In a Medium post this morning, Thalmic Labs CEO and co-founder Stephen Lake announced that the company raised $120 million USD ($158 million CAD) in a Series B led by Intel Capital, The Amazon Alexa, and Fidelity Investments Canada.
Lake said that the company is using the funding to reimagine human-computer interaction for its Myo armband. “We’ve been reimagining human-computer interaction since we first created the Myo armband in 2012 and are proud of what the team at Thalmic has accomplished to date,” he wrote.
The news comes a week after the company announced the opening of its San Francisco office and the hiring of former Samsung exec Tara Kriese. The company is hiring for engineering, sales, marketing, and business development positions in San Francisco, while also continuing to hire in Waterloo.

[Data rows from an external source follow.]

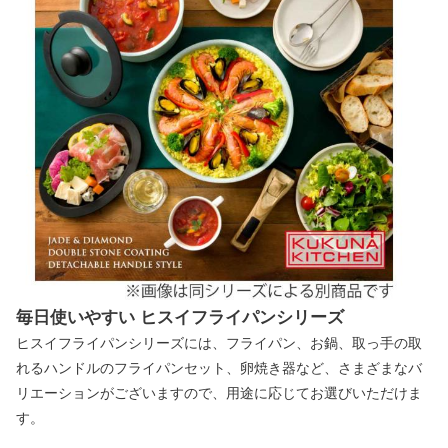
毎日使いやすい ヒスイフライパンシリーズ
ヒスイフライパンシリーズには、フライパン、お鍋、取っ手の取
れるハンドルのフライパンセット、卵焼き器など、さまざまなバ
リエーションがございますので、用途に応じてお選びいただけま
す。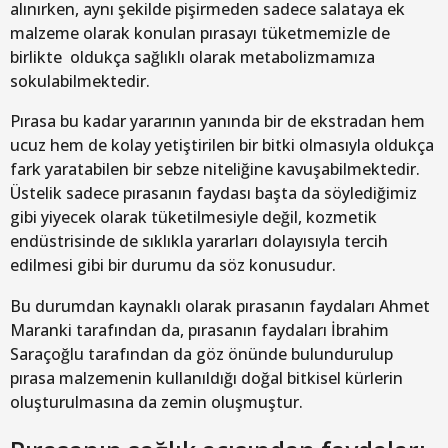
alınırken, aynı şekilde pişirmeden sadece salataya ek
malzeme olarak konulan pırasayı tüketmemizle de
birlikte oldukça sağlıklı olarak metabolizmamıza
sokulabilmektedir.
Pırasa bu kadar yararının yanında bir de ekstradan hem
ucuz hem de kolay yetiştirilen bir bitki olmasıyla oldukça
fark yaratabilen bir sebze niteliğine kavuşabilmektedir.
Üstelik sadece pırasanın faydası başta da söylediğimiz
gibi yiyecek olarak tüketilmesiyle değil, kozmetik
endüstrisinde de sıklıkla yararları dolayısıyla tercih
edilmesi gibi bir durumu da söz konusudur.
Bu durumdan kaynaklı olarak pırasanın faydaları Ahmet
Maranki tarafından da, pırasanın faydaları İbrahim
Saraçoğlu tarafından da göz önünde bulundurulup
pırasa malzemenin kullanıldığı doğal bitkisel kürlerin
oluşturulmasına da zemin oluşmuştur.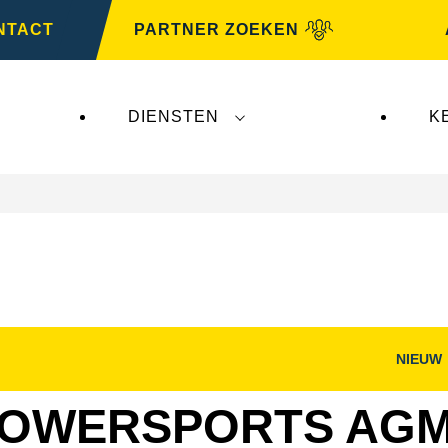
NTACT
PARTNER ZOEKEN
DIENSTEN
K
NIEUW
nster
Dialoogvenster
g
Afbeelding
openen
OWERSPORTS AGM 5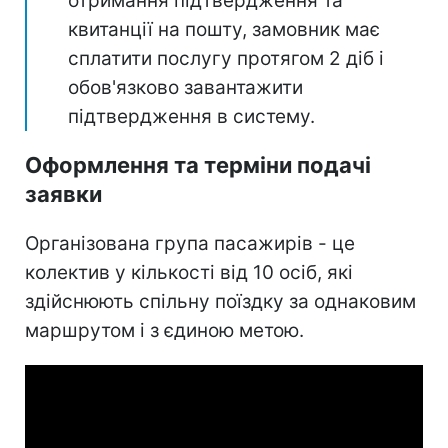
отримання підтвердження та
квитанції на пошту, замовник має
сплатити послугу протягом 2 діб і
обов'язково завантажити
підтвердження в систему.
Оформлення та терміни подачі
заявки
Організована група пасажирів - це
колектив у кількості від 10 осіб, які
здійснюють спільну поїздку за однаковим
маршрутом і з єдиною метою.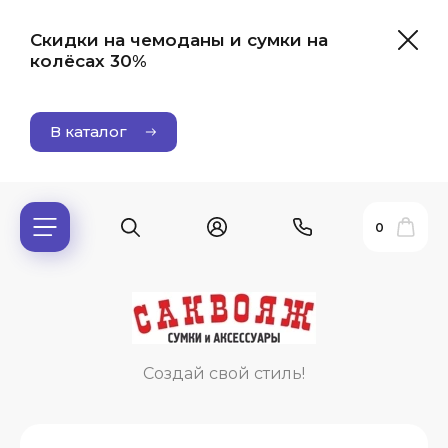
Скидки на чемоданы и сумки на
колёсах 30%
В каталог
0
ь?
Создай свой стиль!
ия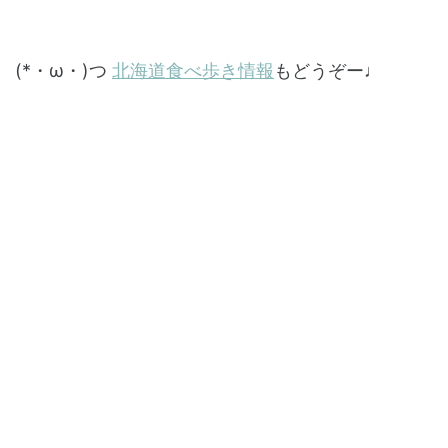
(*・ω・)つ
北海道食べ歩き情報
もどうぞー♩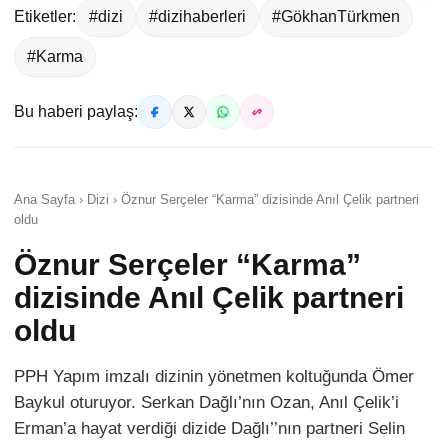
Etiketler:
#dizi
#dizihaberleri
#GökhanTürkmen
#Karma
Bu haberi paylaş:
Ana Sayfa › Dizi › Öznur Serçeler “Karma” dizisinde Anıl Çelik partneri
oldu
Öznur Serçeler “Karma”
dizisinde Anıl Çelik partneri
oldu
PPH Yapım imzalı dizinin yönetmen koltuğunda Ömer
Baykul oturuyor. Serkan Dağlı’nın Ozan, Anıl Çelik’i
Erman’a hayat verdiği dizide Dağlı’’nın partneri Selin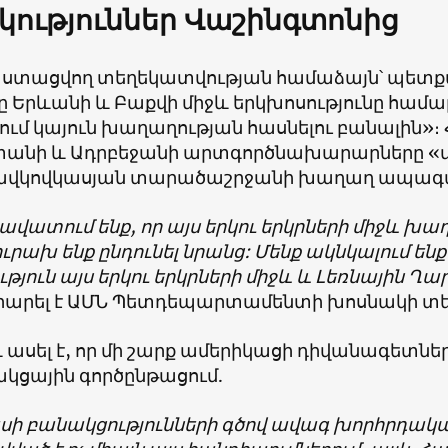
կություններ Վաշինգտոնից
 ստացվող տեղեկատվության համաձայն՝ պետք
նը Երևանի և Բաքվի միջև երկխոսությունը համա
ւմ կայուն խաղաղության հասնելու բանալին»։ Հ
անի և Ադրբեջանի արտգործնախարարները 
ավկովկասյան տարածաշրջանի խաղաղ ապագայ
ավատում ենք, որ այս երկու երկրների միջև խա
ուրախ ենք ընդունել նրանց: Մենք ակնկալում են
ւթյուն այս երկու երկրների միջև և Լեռնային 
արել է ԱՄՆ Պետդեպարտամենտի խոսնակի տե
 ասել է, որ մի շարք ամերիկացի դիվանագետն
ակցային գործընթացում.
սի բանակցությունների գծով ավագ խորհրդական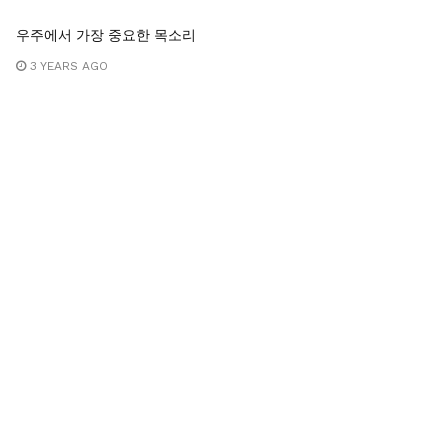
우주에서 가장 중요한 목소리
3 YEARS AGO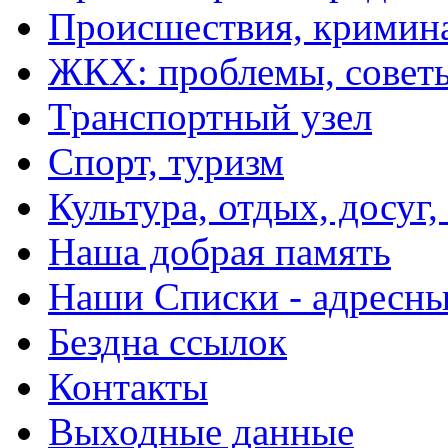
Происшествия, кримин
ЖКХ: проблемы, совет
Транспортный узел
Спорт, туризм
Культура, отдых, досуг,
Наша добрая память
Наши Списки - адрес
Бездна ссылок
Контакты
Выходные данные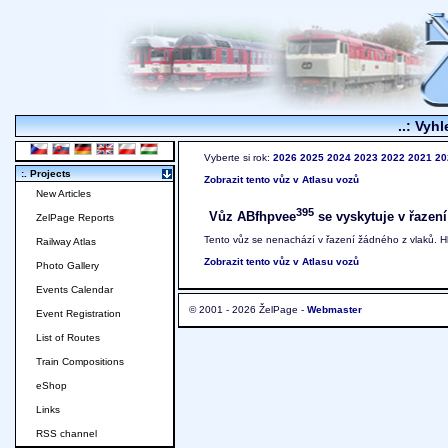
..: Vyhl
Vyberte si rok:
2026
2025
2024
2023
2022
2021
20
:. Projects
Zobrazit tento vůz v Atlasu vozů
New Articles
395
Vůz ABfhpvee
se vyskytuje v řazení
ZelPage Reports
Tento vůz se nenachází v řazení žádného z vlaků. 
Railway Atlas
Zobrazit tento vůz v Atlasu vozů
Photo Gallery
Events Calendar
© 2001 - 2026 ŽelPage -
Webmaster
Event Registration
List of Routes
Train Compositions
eShop
Links
RSS channel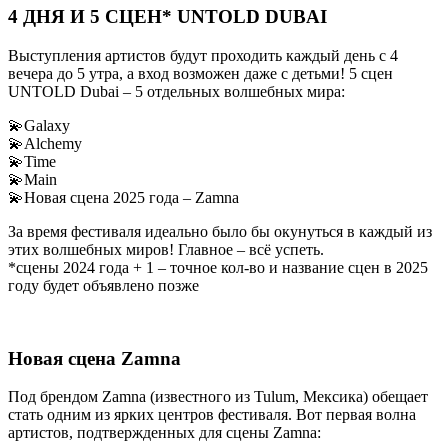
4 ДНЯ И 5 СЦЕН* UNTOLD DUBAI
Выступления артистов будут проходить каждый день с 4
вечера до 5 утра, а вход возможен даже с детьми! 5 сцен
UNTOLD Dubai – 5 отдельных волшебных мира:
💫Galaxy
💫Alchemy
💫Time
💫Main
💫Новая сцена 2025 года – Zamna
За время фестиваля идеально было бы окунуться в каждый из
этих волшебных миров! Главное – всё успеть.
*сцены 2024 года + 1 – точное кол-во и название сцен в 2025
году будет объявлено позже
Новая сцена Zamna
Под брендом Zamna (известного из Tulum, Мексика) обещает
стать одним из ярких центров фестиваля. Вот первая волна
артистов, подтвержденных для сцены Zamna: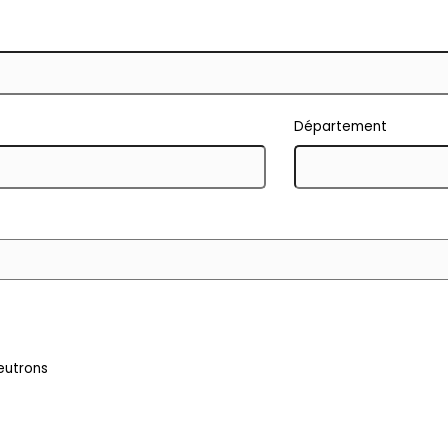
Département
neutrons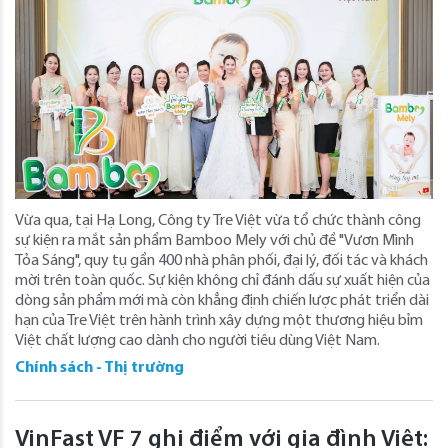
Vừa qua, tại Hạ Long, Công ty Tre Việt vừa tổ chức thành công
sự kiện ra mắt sản phẩm Bamboo Mely với chủ đề "Vươn Mình
Tỏa Sáng", quy tụ gần 400 nhà phân phối, đại lý, đối tác và khách
mời trên toàn quốc. Sự kiện không chỉ đánh dấu sự xuất hiện của
dòng sản phẩm mới mà còn khẳng định chiến lược phát triển dài
hạn của Tre Việt trên hành trình xây dựng một thương hiệu bỉm
Việt chất lượng cao dành cho người tiêu dùng Việt Nam.
Chính sách - Thị trường
VinFast VF 7 ghi điểm với gia đình Việt: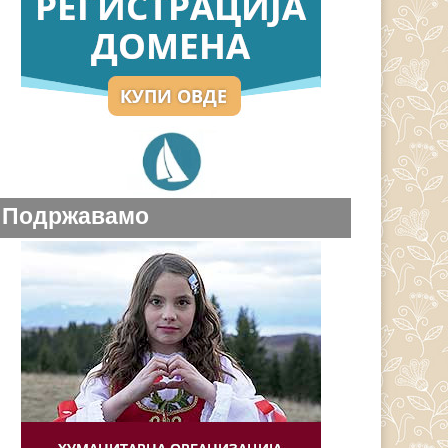
Подржавамо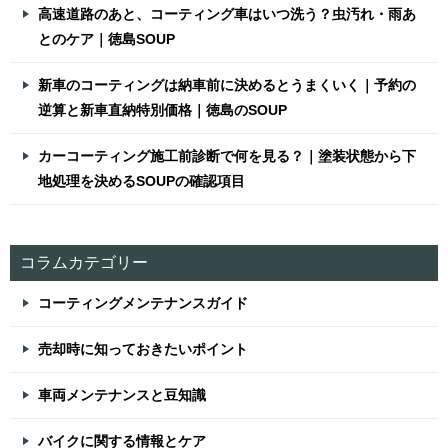
高速道路のあと、コーティング車はいつ洗う？虫汚れ・雨あ
とのケア｜徳島SOUP
新車のコーティングは納車前に決めるとうまくいく｜予約の
逆算と新車直納特別価格｜徳島のSOUP
カーコーティング施工前診断で何を見る？｜塗装状態から下
地処理を決めるSOUPの確認項目
コラムカテゴリー
コーティングメンテナンスガイド
売却時に知っておきたいポイント
車両メンテナンスと豆知識
バイクに関する情報とケア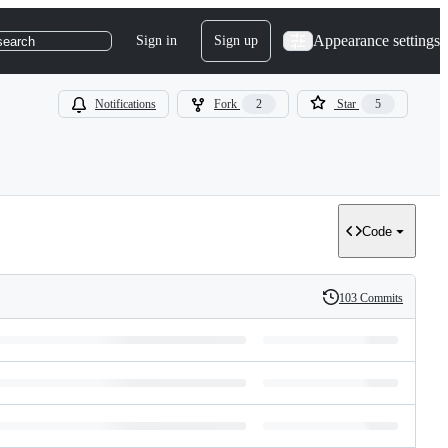
Appearance settings
Sign in
Sign up
search
Notifications
Fork
2
Star
5
Code
103 Commits
History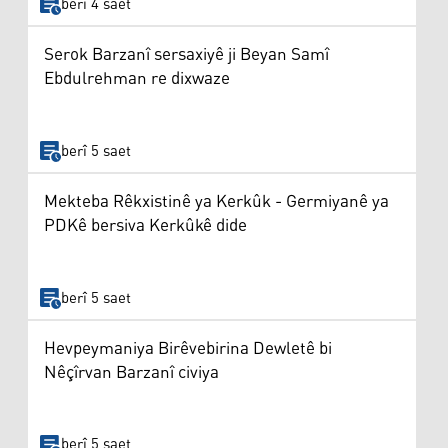
berî 4 saet
Serok Barzanî sersaxiyê ji Beyan Samî
Ebdulrehman re dixwaze
berî 5 saet
Mekteba Rêkxistinê ya Kerkûk - Germiyanê ya
PDKê bersiva Kerkûkê dide
berî 5 saet
Hevpeymaniya Birêvebirina Dewletê bi
Nêçîrvan Barzanî civiya
berî 5 saet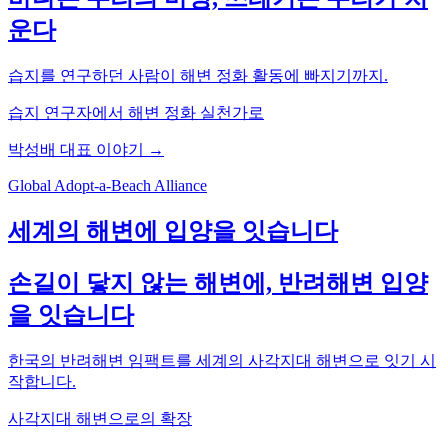
운다
습지를 연구하던 사람이 해변 정화 활동에 빠지기까지.
습지 연구자에서 해변 정화 실천가로
박성배 대표 이야기 →
Global Adopt-a-Beach Alliance
세계의 해변에 입양을 잇습니다
손길이 닿지 않는 해변에, 반려해변 입양
을 잇습니다
한국의 반려해변 임팩트를 세계의 사각지대 해변으로 잇기 시
작합니다.
사각지대 해변으로의 확장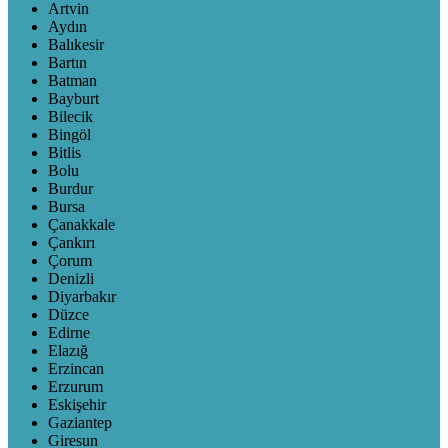
Artvin
Aydın
Balıkesir
Bartın
Batman
Bayburt
Bilecik
Bingöl
Bitlis
Bolu
Burdur
Bursa
Çanakkale
Çankırı
Çorum
Denizli
Diyarbakır
Düzce
Edirne
Elazığ
Erzincan
Erzurum
Eskişehir
Gaziantep
Giresun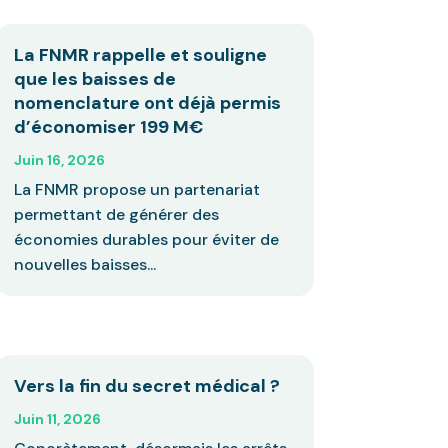
La FNMR rappelle et souligne
que les baisses de
nomenclature ont déjà permis
d’économiser 199 M€
Juin 16, 2026
La FNMR propose un partenariat
permettant de générer des
économies durables pour éviter de
nouvelles baisses...
Vers la fin du secret médical ?
Juin 11, 2026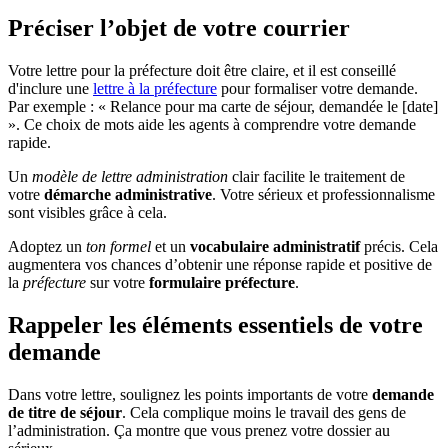
Préciser l’objet de votre courrier
Votre lettre pour la préfecture doit être claire, et il est conseillé
d'inclure une
lettre à la préfecture
pour formaliser votre demande.
Par exemple : « Relance pour ma carte de séjour, demandée le [date]
». Ce choix de mots aide les agents à comprendre votre demande
rapide.
Un
modèle de lettre administration
clair facilite le traitement de
votre
démarche administrative
. Votre sérieux et professionnalisme
sont visibles grâce à cela.
Adoptez un
ton formel
et un
vocabulaire administratif
précis. Cela
augmentera vos chances d’obtenir une réponse rapide et positive de
la
préfecture
sur votre
formulaire préfecture
.
Rappeler les éléments essentiels de votre
demande
Dans votre lettre, soulignez les points importants de votre
demande
de titre de séjour
. Cela complique moins le travail des gens de
l’administration. Ça montre que vous prenez votre dossier au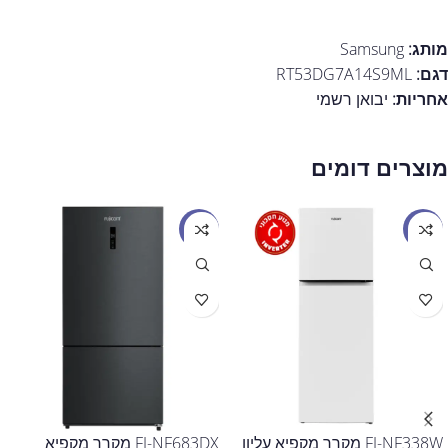
מותג:
Samsung
דגם:
RT53DG7A14S9ML
אחריות:
יבואן רשמי
מוצרים דומים
מבצע
מבצע
FJ-NF338W מקרר מקפיא עליון
FJ-NF683DX מקרר מקפיא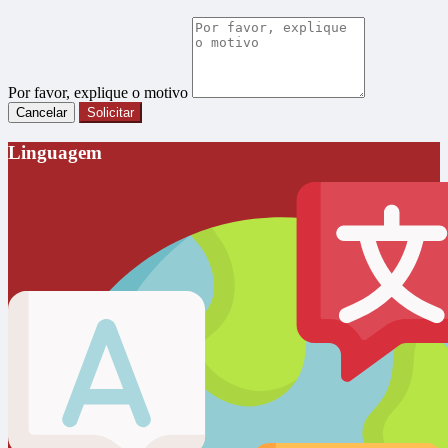
Por favor, explique o motivo
Cancelar
Solicitar
Linguagem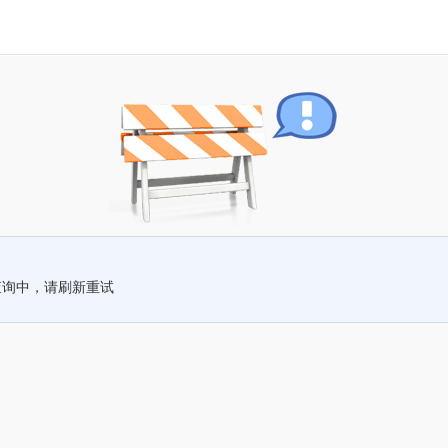
查询中，请刷新重试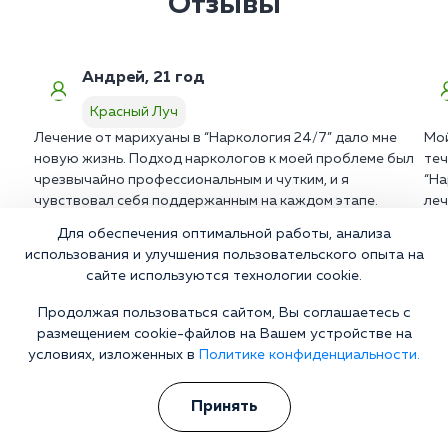
Отзывы
Андрей, 21 год
Красный Луч
Лечение от марихуаны в “Наркология 24/7” дало мне
Мой
новую жизнь. Подход наркологов к моей проблеме был
теч
чрезвычайно профессиональным и чутким, и я
“На
чувствовал себя поддержанным на каждом этапе.
леч
Сейчас я полностью свободен от зависимости и живу
Бла
Для обеспечения оптимальной работы, анализа
полноценной жизнью.
вос
использования и улучшения пользовательского опыта на
сайте используются технологии cookie.
Продолжая пользоваться сайтом, Вы соглашаетесь с
размещением cookie-файлов на Вашем устройстве на
Больной не хочет лечиться?
условиях, изложенных в
Политике конфиденциальности.
Берем все на себя! Убеждаем на лечение без физического и
морального давления
Принять
Телефон
WhatsApp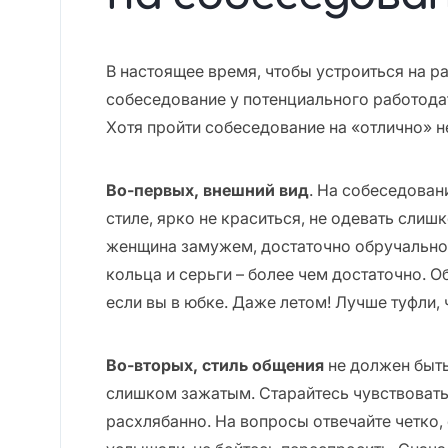
В настоящее время, чтобы устроиться на р
собеседование у потенциального работодате
Хотя пройти собеседование на «отлично» не
Во-первых, внешний вид
. На собеседован
стиле, ярко не краситься, не одевать слиш
женщина замужем, достаточно обручального
кольца и серьги – более чем достаточно. О
если вы в юбке. Даже летом! Лучше туфли,
Во-вторых, стиль общения
не должен быть
слишком зажатым. Старайтесь чувствовать 
расхлябанно. На вопросы отвечайте четко, 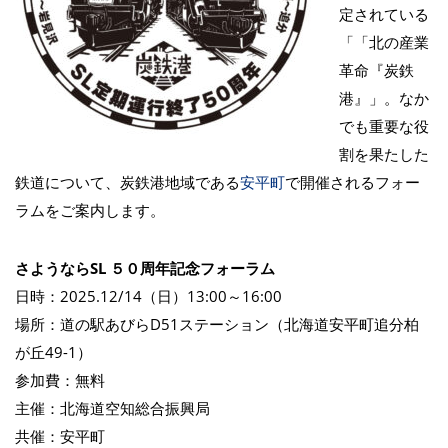
定されている
「「北の産業
革命『炭鉄
港』」。なか
でも重要な役
割を果たした
鉄道について、炭鉄港地域である
安平町
で開催されるフォー
ラムをご案内します。
さようならSL ５０周年記念フォーラム
日時：2025.12/14（日）13:00～16:00
場所：道の駅あびらD51ステーション（北海道安平町追分柏
が丘49-1）
参加費：無料
主催：北海道空知総合振興局
共催：安平町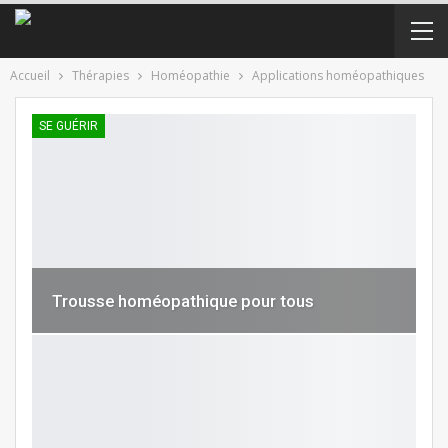
Accueil
Thérapies
Homéopathie
Applications homéopathiques
SE GUÉRIR
Trousse homéopathique pour tous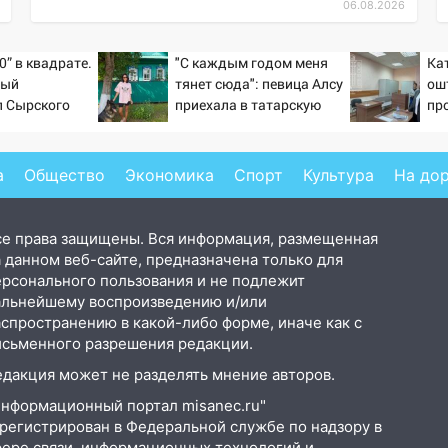
06.08.2026
0” в квадрате.
"С каждым годом меня
Ка
тый
тянет сюда": певица Алсу
ош
л Сырского
приехала в татарскую
пр
деревню, где прошло ее
инт
детство 07/08/2026 –
Вес
Новости
а
Общество
Экономика
Спорт
Культура
На до
се права защищены. Вся информация, размещенная
 данном веб-сайте, предназначена только для
ерсонального пользования и не подлежит
альнейшему воспроизведению и/или
аспространению в какой-либо форме, иначе как с
исьменного разрешения редакции.
едакция может не разделять мнение авторов.
Информационный портал misanec.ru"
арегистрирован в Федеральной службе по надзору в
фере связи, информационных технологий и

“Tara will be a key component in building out those functions, given her unique skill of developing disruptive market opportunities in emerging product categories,” Lake told BetaKit.
Since its launch four and a half years ago, Thalmic’s developer community has used the Myo armband to create a gesture-controlled prosthetic limb (as was the case at Johns Hopkins Applied Physics Laboratory) and translating sign language.
In his own blog post, Nabeel Hyatt, partner at Spark Capital (which also participated in this round) detailed how the company remained an “underdog that takes risks” event after its almost immediate success, and has chosen to build a new product rather than build a Myo 2.0. “We continue to be focused on technology that naturally enhance our lives, further blurring the lines between man and machine – the same vision that the company was born out of. We will continue in the direction of delivering exciting products that align with this vision,” said Lake.
“It was an exciting product, with a lot of potential. But it would be close to a year before we got any feedback on whether the product was even technically possible, let alone ready to launch,” Hyatt wrote. “This was not the easy choice, not just for the technical and business risk, but also the social hurdles involved. So many startups get wrapped up in the appearance of success, versus the hard choices necessary to actually be successful. They had no doubt been preached at hundreds of times to ‘launch early and often’, but they were independent thinking enough to ignore that conventional wisdom in this case.”